I’m glad to see an end to the fighting and killing, especially of civilians. I’m glad that Azerbaijan, with Turkish support, has decided against overreaching. I hope that the agreement will last and that both sides will respect the agreement. But I think there are other nations who could have provided a peace-keeping force instead of the Kremlin. I would consider the Russian forces which are deploying there today to be more like occupiers rather that peace-keepers… similar to what they have in Transdniestra, Abkhazia and South Ossetia. They are actually “piece keepers”.
_What changes do you think this will lead to in the region? What will be the influence of Turkey and Russia in the Caucasus, in what ratio and with what perspectives?
Turkey has demonstrated an ability to influence its region as well as showcase the high level of modernization of some of its capabilities… And the quality of training and advising it has provided to Azerbaijani Forces. But I can’t tell yet what the long-term implications are for Turkey in the region…They certainly seem to be trending positively at this point from a Turkish perspective. Perhaps Turkey will use this for a responsible, positive approach to improving stability and security in the region… And for doing more to counter Kremlin aggression in the rest of the Black Sea Region.

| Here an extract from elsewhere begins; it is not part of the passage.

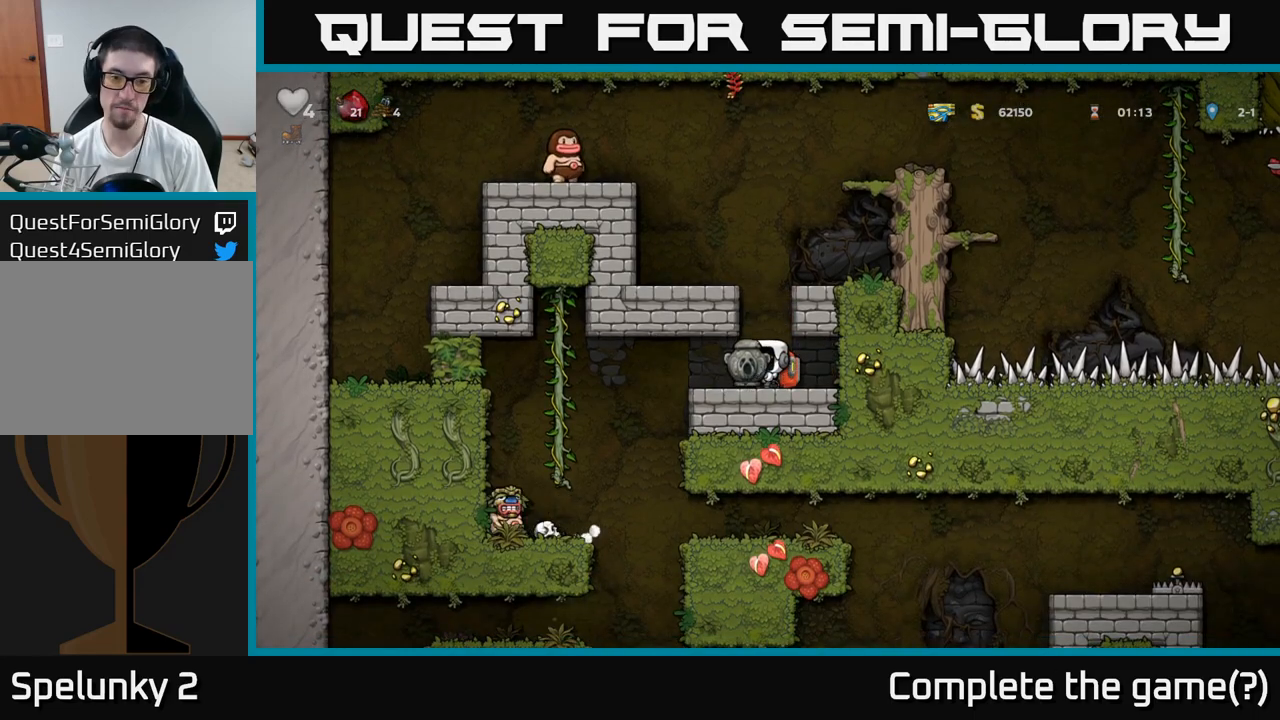
{"dt_ms": 500, "buttons": [], "events": []}
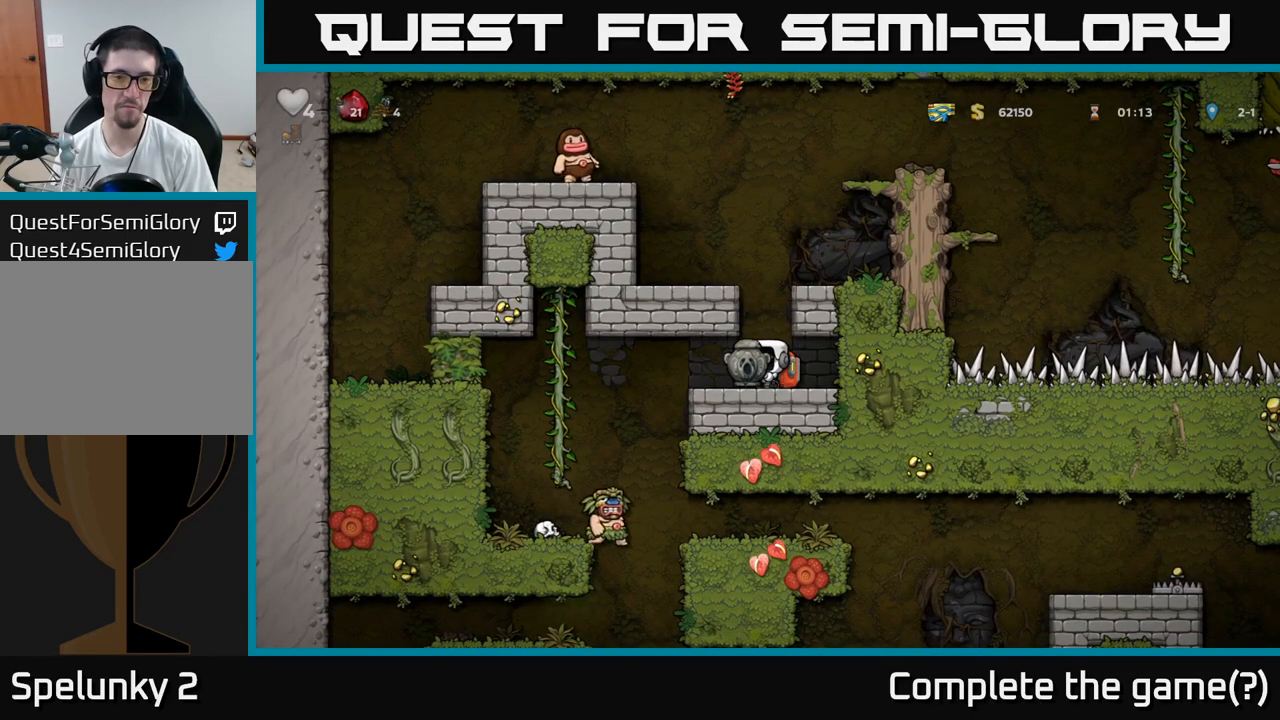
{"dt_ms": 500, "buttons": [], "events": []}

_What fate awaits the important routes and corridors that run through these areas and connect the West and the East with this new configuration?And what will all this bring or change for Georgia as a country with a transit corridor? In general, how does this new 'order' affect it?
This is the key strategic question… Will the new circumstances help or hinder development of the Aze-Geo East West corridor that connects Europe and Eurasia… the only such corridor for gas, telecommunication and air travel that doesn’t go thru Russia or Iran. Having Russian ground troops there as occupiers is not likely to be very helpfulThe significance of the Russian bases in Armenia, close to Georgian territory, has gone up and so Georgia and its partners, like the USA, should pay attention to this. I’d like to see the USA increase its infrastructure in Georgia, especially to support rotational forces and strategic air lift, as well as maritime presence… this is part of great power competition…demonstrating that this region is important to us and that we’ll invest in diplomacy, information, and private economic investment as well as continuing security cooperation.